- Task objective
The output should be the records themselves, given again exactly.
:: Records supplied ::
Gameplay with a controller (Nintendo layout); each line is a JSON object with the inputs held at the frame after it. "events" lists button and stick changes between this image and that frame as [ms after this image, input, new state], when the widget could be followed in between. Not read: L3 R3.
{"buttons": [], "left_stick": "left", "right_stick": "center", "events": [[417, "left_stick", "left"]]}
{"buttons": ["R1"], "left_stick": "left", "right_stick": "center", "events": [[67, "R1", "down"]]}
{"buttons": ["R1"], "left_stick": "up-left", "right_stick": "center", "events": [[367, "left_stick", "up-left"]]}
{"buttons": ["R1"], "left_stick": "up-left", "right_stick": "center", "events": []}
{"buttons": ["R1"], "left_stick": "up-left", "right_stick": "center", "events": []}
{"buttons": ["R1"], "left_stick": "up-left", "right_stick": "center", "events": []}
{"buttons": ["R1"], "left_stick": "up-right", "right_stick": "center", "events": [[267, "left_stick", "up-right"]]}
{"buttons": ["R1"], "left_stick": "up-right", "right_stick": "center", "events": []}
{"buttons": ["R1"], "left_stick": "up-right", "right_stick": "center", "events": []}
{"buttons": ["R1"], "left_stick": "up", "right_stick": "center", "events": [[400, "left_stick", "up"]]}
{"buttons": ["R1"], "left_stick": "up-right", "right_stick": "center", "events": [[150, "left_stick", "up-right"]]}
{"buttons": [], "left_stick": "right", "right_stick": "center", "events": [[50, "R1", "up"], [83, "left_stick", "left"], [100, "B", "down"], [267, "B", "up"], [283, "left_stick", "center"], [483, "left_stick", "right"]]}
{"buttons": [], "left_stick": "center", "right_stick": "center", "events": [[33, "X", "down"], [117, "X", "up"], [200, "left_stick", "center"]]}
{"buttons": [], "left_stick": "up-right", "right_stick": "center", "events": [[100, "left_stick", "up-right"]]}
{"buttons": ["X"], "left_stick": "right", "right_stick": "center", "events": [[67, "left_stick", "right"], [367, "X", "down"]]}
:::
- Response for this exercise
Gameplay with a controller (Nintendo layout); each line is a JSON object with the inputs held at the frame after it. "events" lists button and stick changes between this image and that frame as [ms after this image, input, new state], when the widget could be followed in between. Not read: L3 R3.
{"buttons": [], "left_stick": "left", "right_stick": "center", "events": [[417, "left_stick", "left"]]}
{"buttons": ["R1"], "left_stick": "left", "right_stick": "center", "events": [[67, "R1", "down"]]}
{"buttons": ["R1"], "left_stick": "up-left", "right_stick": "center", "events": [[367, "left_stick", "up-left"]]}
{"buttons": ["R1"], "left_stick": "up-left", "right_stick": "center", "events": []}
{"buttons": ["R1"], "left_stick": "up-left", "right_stick": "center", "events": []}
{"buttons": ["R1"], "left_stick": "up-left", "right_stick": "center", "events": []}
{"buttons": ["R1"], "left_stick": "up-right", "right_stick": "center", "events": [[267, "left_stick", "up-right"]]}
{"buttons": ["R1"], "left_stick": "up-right", "right_stick": "center", "events": []}
{"buttons": ["R1"], "left_stick": "up-right", "right_stick": "center", "events": []}
{"buttons": ["R1"], "left_stick": "up", "right_stick": "center", "events": [[400, "left_stick", "up"]]}
{"buttons": ["R1"], "left_stick": "up-right", "right_stick": "center", "events": [[150, "left_stick", "up-right"]]}
{"buttons": [], "left_stick": "right", "right_stick": "center", "events": [[50, "R1", "up"], [83, "left_stick", "left"], [100, "B", "down"], [267, "B", "up"], [283, "left_stick", "center"], [483, "left_stick", "right"]]}
{"buttons": [], "left_stick": "center", "right_stick": "center", "events": [[33, "X", "down"], [117, "X", "up"], [200, "left_stick", "center"]]}
{"buttons": [], "left_stick": "up-right", "right_stick": "center", "events": [[100, "left_stick", "up-right"]]}
{"buttons": ["X"], "left_stick": "right", "right_stick": "center", "events": [[67, "left_stick", "right"], [367, "X", "down"]]}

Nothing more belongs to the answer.